[Photo: US Department of Defense/Yasuo Osakabe, Air Force]
Par Andre Damon
Légende: Un F-16 Fighting Falcon de l’Armée de l’air participe à un exercice d’entraînement au combat agile sur la base aérienne de Yokota, au Japon, le 8 mai 2022. [Photo : Département américain de la Défense/Yasuo Osakabe, Armée de l’air]
Vendredi, sur fond de débâcle de l’armée ukrainienne à Bakhmout, le président américain Joe Biden a annoncé que les États-Unis avaient autorisé les membres de l’OTAN à envoyer des avions de combat F-16 en Ukraine.
Se moquant cruellement des victimes du crime de guerre commis par les États-Unis à Hiroshima, les dirigeants des puissances impérialistes mondiales ont ricané en annonçant l’escalade d’une guerre qui, selon Biden, menaçait l’année dernière encore, le monde d’un «cataclysme» nucléaire,.
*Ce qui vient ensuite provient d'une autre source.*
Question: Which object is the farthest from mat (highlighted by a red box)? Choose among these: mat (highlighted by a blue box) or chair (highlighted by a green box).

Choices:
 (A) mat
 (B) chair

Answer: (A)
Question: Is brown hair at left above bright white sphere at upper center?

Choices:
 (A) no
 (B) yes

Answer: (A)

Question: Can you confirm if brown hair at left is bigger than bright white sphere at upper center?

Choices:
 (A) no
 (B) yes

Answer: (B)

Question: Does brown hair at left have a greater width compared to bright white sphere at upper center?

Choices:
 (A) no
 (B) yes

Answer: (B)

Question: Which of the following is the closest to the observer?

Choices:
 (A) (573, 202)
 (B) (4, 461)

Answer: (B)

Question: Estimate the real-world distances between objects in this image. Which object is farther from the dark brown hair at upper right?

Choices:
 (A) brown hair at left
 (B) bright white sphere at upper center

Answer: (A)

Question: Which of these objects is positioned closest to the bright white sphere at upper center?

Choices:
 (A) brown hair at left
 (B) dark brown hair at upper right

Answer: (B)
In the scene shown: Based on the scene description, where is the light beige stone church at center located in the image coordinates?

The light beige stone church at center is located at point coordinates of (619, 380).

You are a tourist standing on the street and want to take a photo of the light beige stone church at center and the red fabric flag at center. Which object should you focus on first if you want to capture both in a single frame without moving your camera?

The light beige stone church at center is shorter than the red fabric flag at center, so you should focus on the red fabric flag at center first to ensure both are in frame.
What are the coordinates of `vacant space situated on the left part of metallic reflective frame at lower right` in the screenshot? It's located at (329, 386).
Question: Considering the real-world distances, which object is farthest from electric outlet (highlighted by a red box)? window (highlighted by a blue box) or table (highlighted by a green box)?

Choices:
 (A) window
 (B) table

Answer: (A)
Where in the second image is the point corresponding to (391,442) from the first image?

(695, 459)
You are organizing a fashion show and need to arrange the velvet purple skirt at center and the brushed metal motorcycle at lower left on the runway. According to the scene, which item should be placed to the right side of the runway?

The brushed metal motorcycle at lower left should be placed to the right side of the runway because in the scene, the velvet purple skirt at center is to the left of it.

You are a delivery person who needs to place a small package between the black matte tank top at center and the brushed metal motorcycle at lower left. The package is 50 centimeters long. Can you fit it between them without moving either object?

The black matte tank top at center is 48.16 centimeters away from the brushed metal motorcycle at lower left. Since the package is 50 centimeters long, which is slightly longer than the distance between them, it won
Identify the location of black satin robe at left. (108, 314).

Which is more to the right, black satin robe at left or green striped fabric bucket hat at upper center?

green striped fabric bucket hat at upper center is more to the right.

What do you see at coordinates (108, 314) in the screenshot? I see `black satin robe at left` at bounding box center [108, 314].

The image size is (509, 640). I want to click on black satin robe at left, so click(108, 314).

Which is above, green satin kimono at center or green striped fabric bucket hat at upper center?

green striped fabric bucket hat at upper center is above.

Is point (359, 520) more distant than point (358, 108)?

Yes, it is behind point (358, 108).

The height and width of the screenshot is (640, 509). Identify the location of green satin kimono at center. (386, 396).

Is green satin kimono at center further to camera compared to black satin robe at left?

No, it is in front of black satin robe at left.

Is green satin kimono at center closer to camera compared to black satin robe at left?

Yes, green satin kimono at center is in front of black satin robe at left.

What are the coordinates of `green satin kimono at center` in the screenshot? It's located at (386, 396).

Le déploiement des F-16 et d’autres avions de chasse créera une situation inacceptable et intenable pour la Russie. Les F-16 ont un rayon d’action de plus de 500 miles et sont capables de déployer des missiles d’une portée de plus de 1.200 miles, plaçant Moscou et Saint-Pétersbourg à distance de frappe de l’armée ukrainienne.
Plus important encore, les F-16 peuvent transporter des armes nucléaires tactiques. Ce qui crée une situation incroyablement dangereuse. Les F-16 volant vers l’est, le gouvernement russe ne saura ni où ils vont ni ce qu’ils transportent. La Russie sera contrainte en retour à une escalade, ce qui ouvrira la voie à une réponse encore plus agressive de la part des puissances de l’OTAN.
Le gouvernement Biden a rejeté d’emblée tout cessez-le-feu ou toute tentative de règlement pacifique de la guerre, y compris celui proposé par la Chine. Au contraire, la Maison Blanche, conformément aux plans élaborés des années à l’avance, est déterminée à faire pression pour obtenir la défaite militaire de la Russie.
Selon le récit officiel, la décision d’envoyer des F-16 a été prise la semaine dernière, un Biden «réticent» ayant finalement été «convaincu» de prendre cette mesure. Le Washington Post écrit par exemple: «Depuis plus d’un an, l’envoi de F-16 dans le ciel ukrainien pour les utiliser contre la Russie est le Saint-Graal de Kiev… Soudain, le président Biden a dit oui».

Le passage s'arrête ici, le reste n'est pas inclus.